Il faut le reconnaître, la simplicité apparente d'un acte de location - une mise à disposition d'un bien contre loyer - n'est que pure illusion, à laquelle nombre de propriétaires et de locataires se laissent prendre : derrière cette simplicité se cache un écheveau de règles du jeu effroyablement complexes relevant de législations et textes multiples dont les signataires d'un bail, à moins qu'ils ne soient professionnels du droit, soupçonnent rarement les pièges et chausse-trappes...
Etat du logement et des équipements, réparations, charges de l'immeuble, sinistres, paiement du loyer, congé, départ, chacun de ces aspects est matière à friction, même quand les acteurs sont de bonne foi ! A fortiori évidemment quand ils ne le sont pas...
La faute aux bailleurs ?
N'en déplaise à ceux qui se lamentent d'une législation de plus en plus contraignante pour les propriétaires, c'est à l'évidence très fréquemment le cas, avec pour cause première des litiges qui leur sont imputables leur ignorance feinte ou réelle de leurs obligations, ou la tentation de profiter de celle de leurs locataires, ou du moins de leur peur de perdre leur logement ! Abus les plus fréquents :
- concernant l'état du logement loué : location de locaux vétustes ou en mauvais état, résistance à effectuer les réparations manifestement non locatives, tentative de récupérer sur le dépôt de garantie du locataire sortant de quoi redonner un coup de neuf au logement avant de le relouer alors qu'il n'y a pas de dégradations à lui reprocher...

### EXTRAITS DES DONNÉES

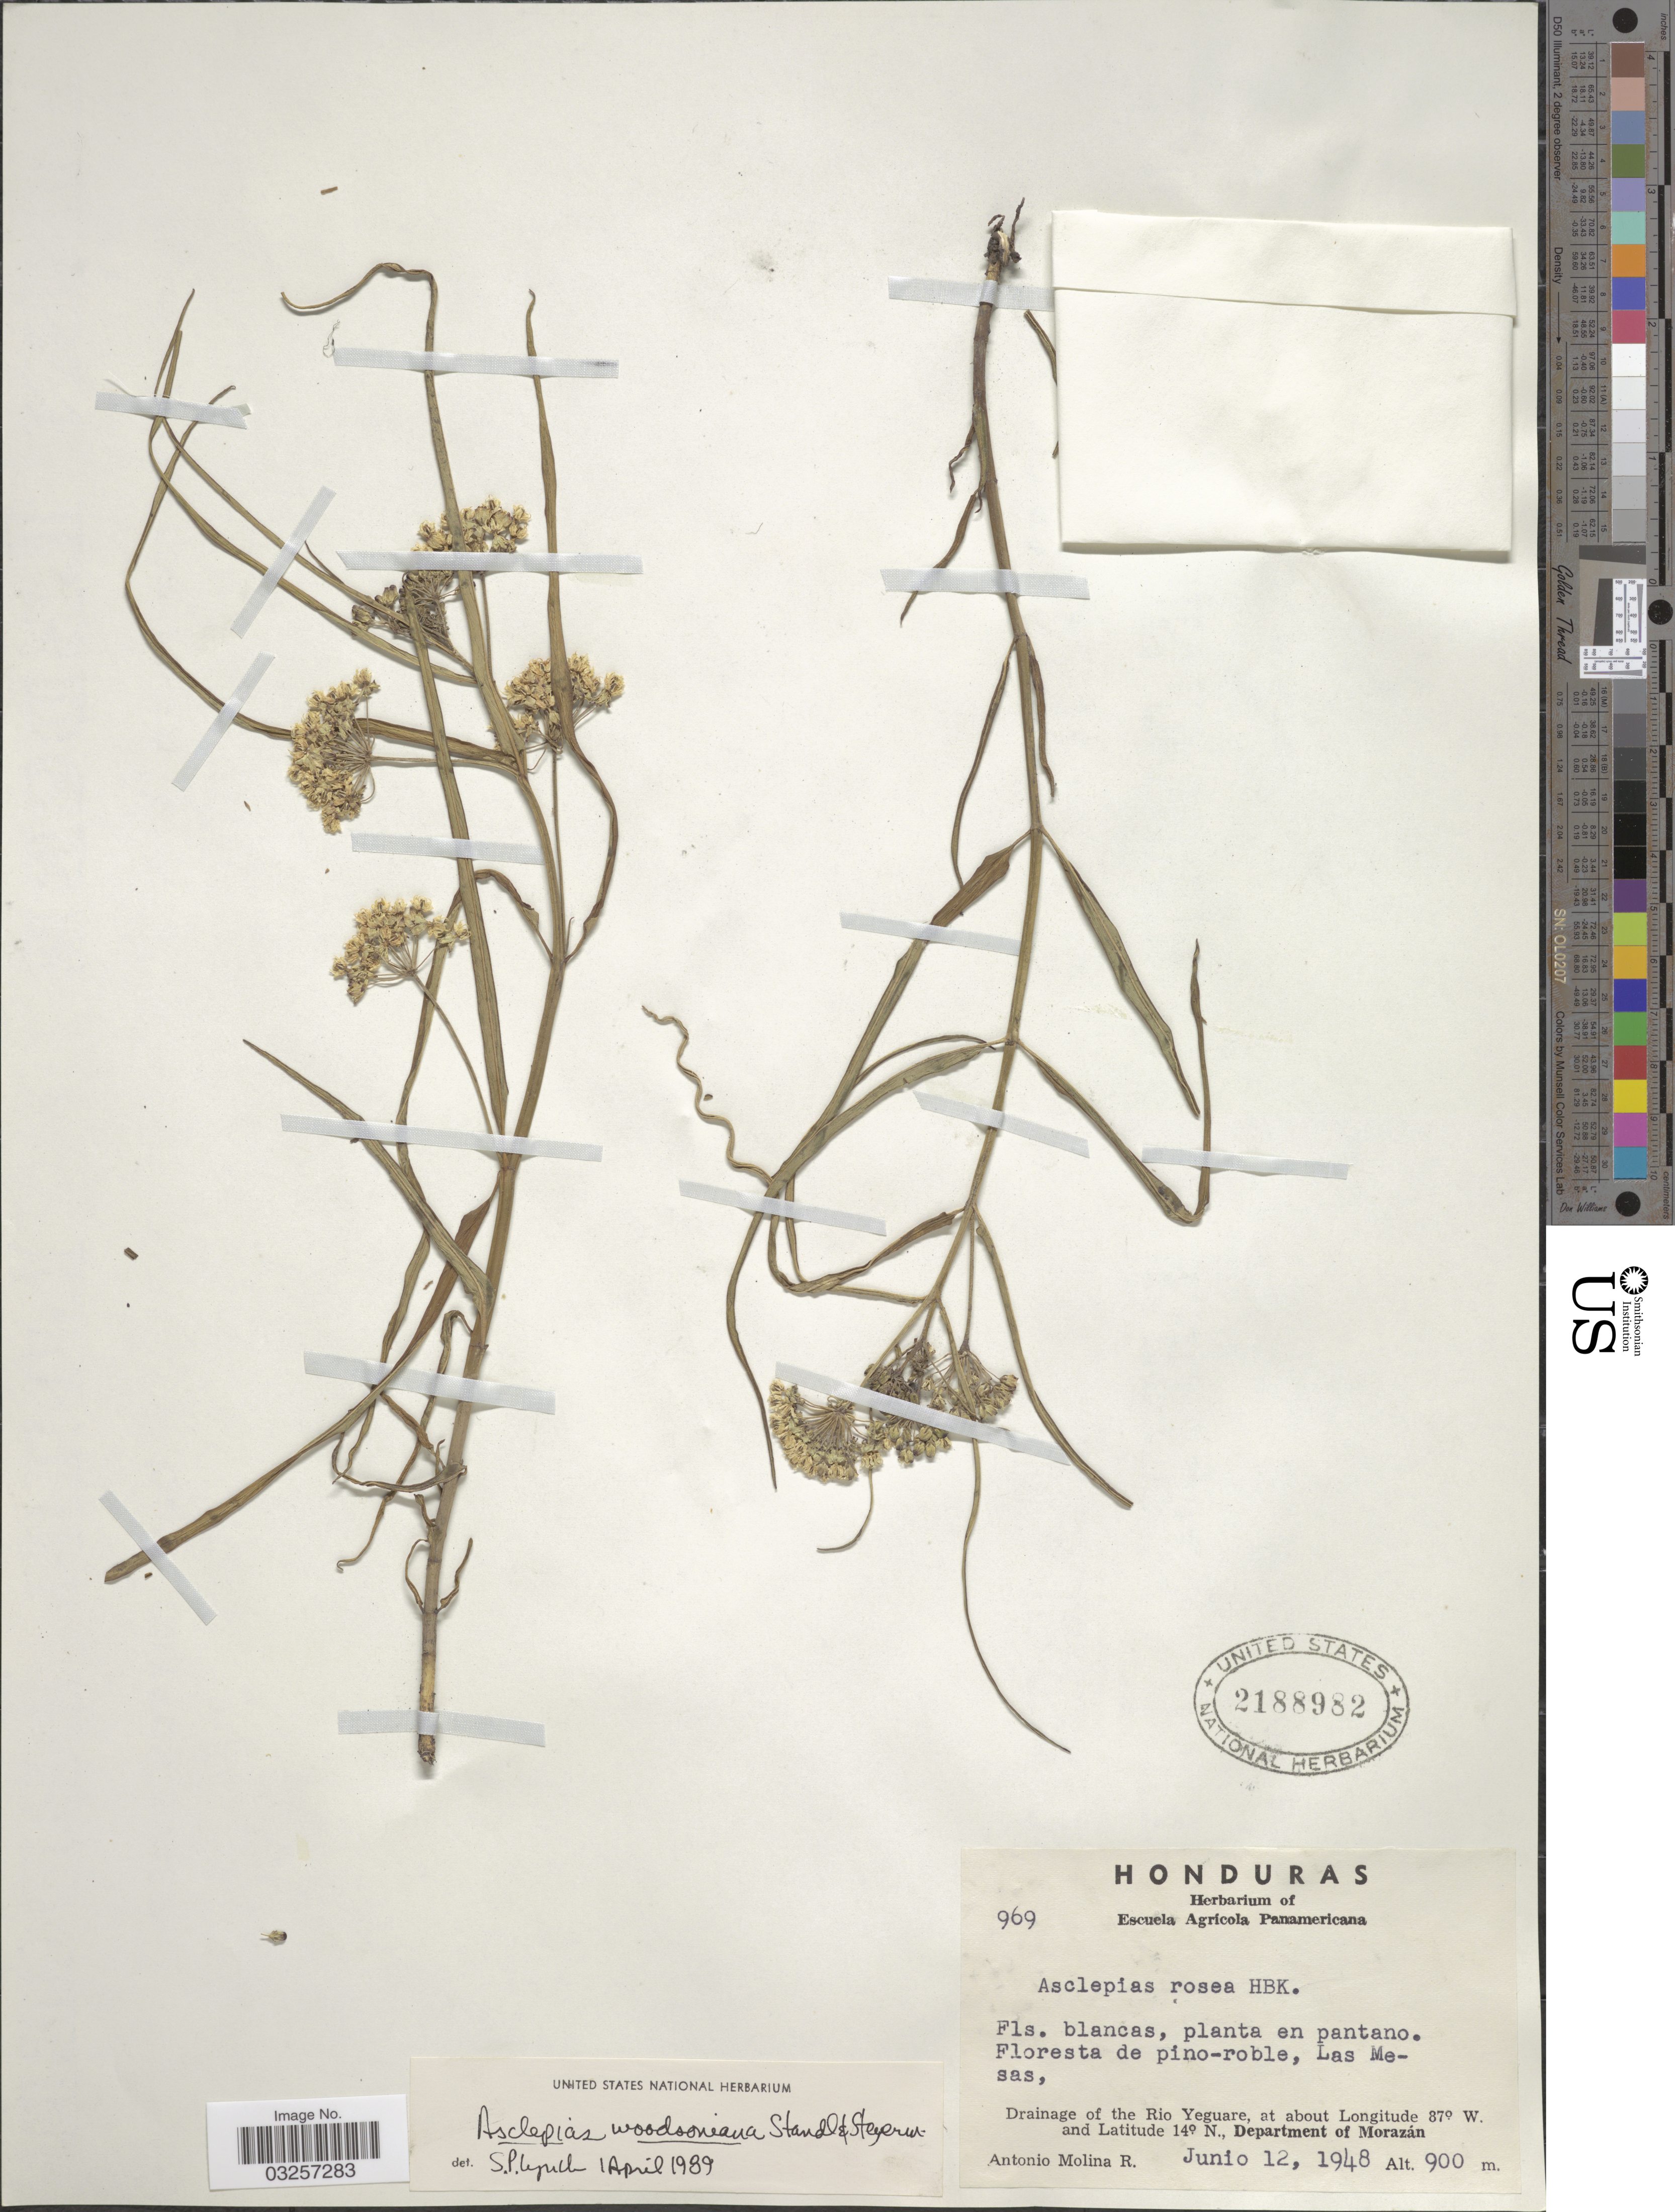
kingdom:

--

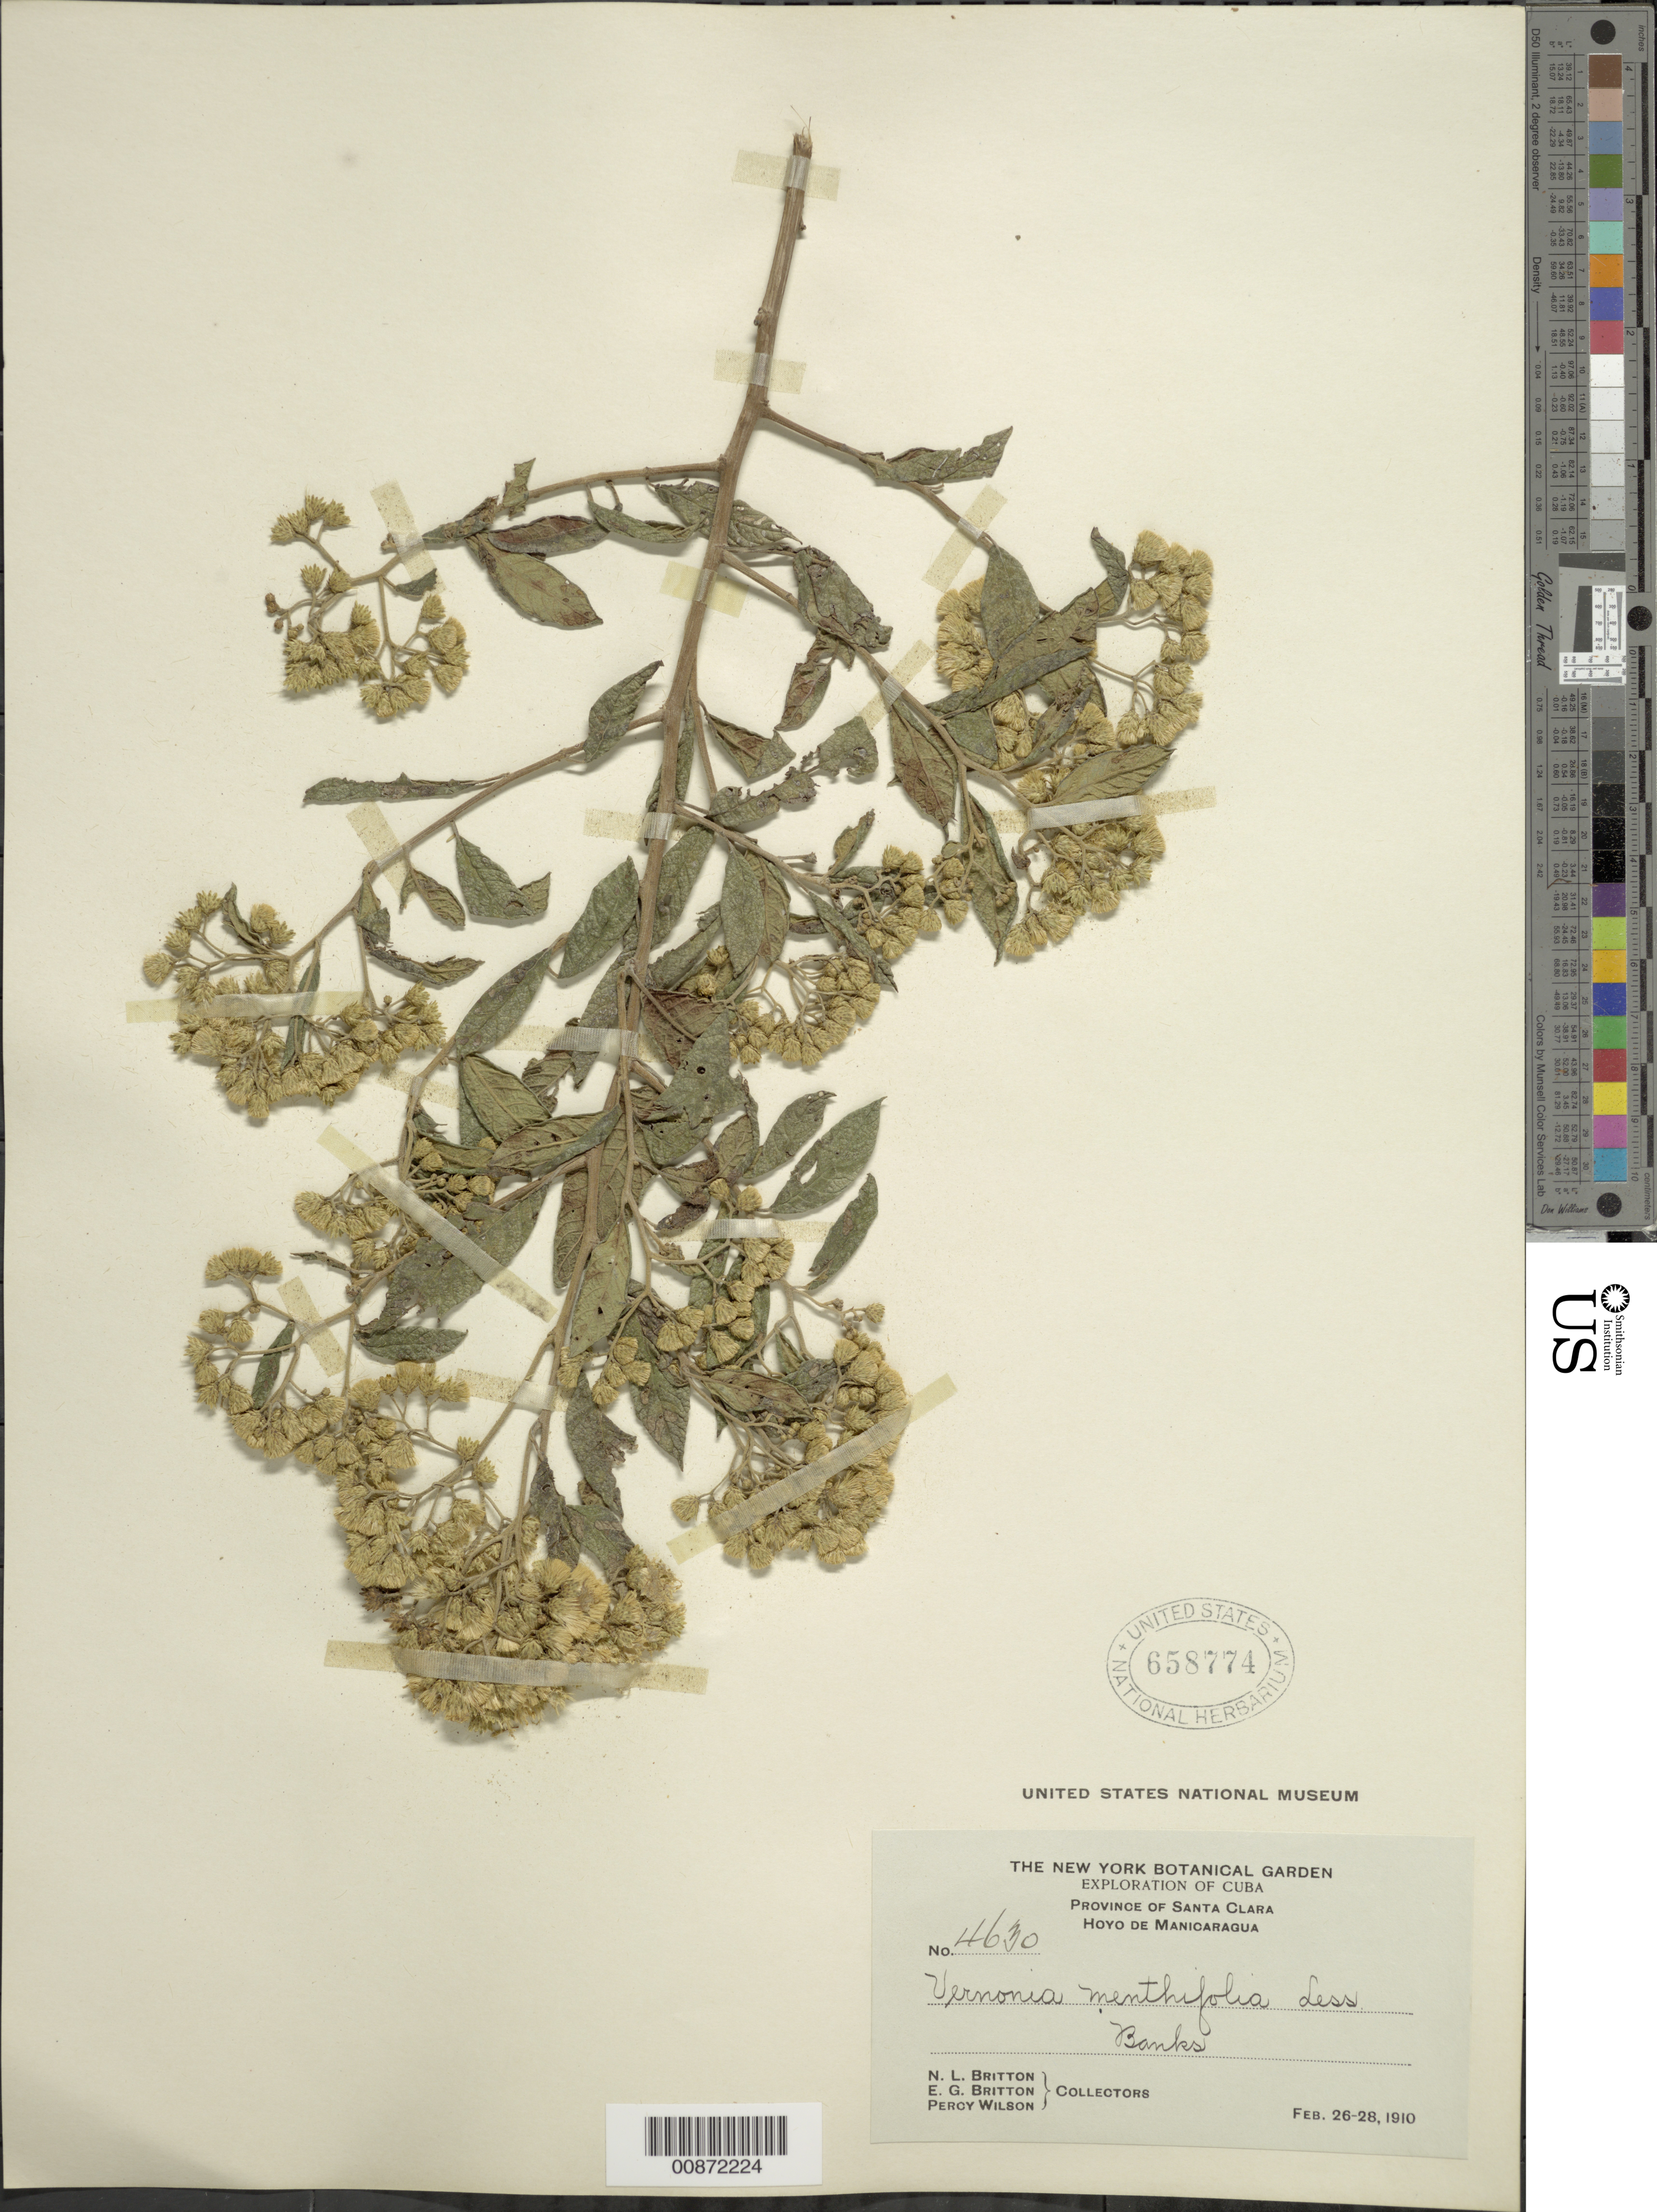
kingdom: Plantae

### À FAIRE
• a. Dans l'extrait sur la location, comment est décrit un acte de location, entre les tirets ?
• b. Traduisez en anglais cette phrase de l'extrait sur la location : « Etat du logement et des équipements, réparations, charges de l'immeuble, sinistres, paiement du loyer, congé, départ, chacun de ces aspects est matière à friction, même quand les acteurs sont de bonne foi ! »

### LES RÉPONSES
• a. Une mise à disposition d'un bien contre loyer.

• b. Condition of the home and its fixtures, repairs, building charges, damage incidents, rent payment, notice, move-out: each of these is a source of friction, even when the parties act in good faith!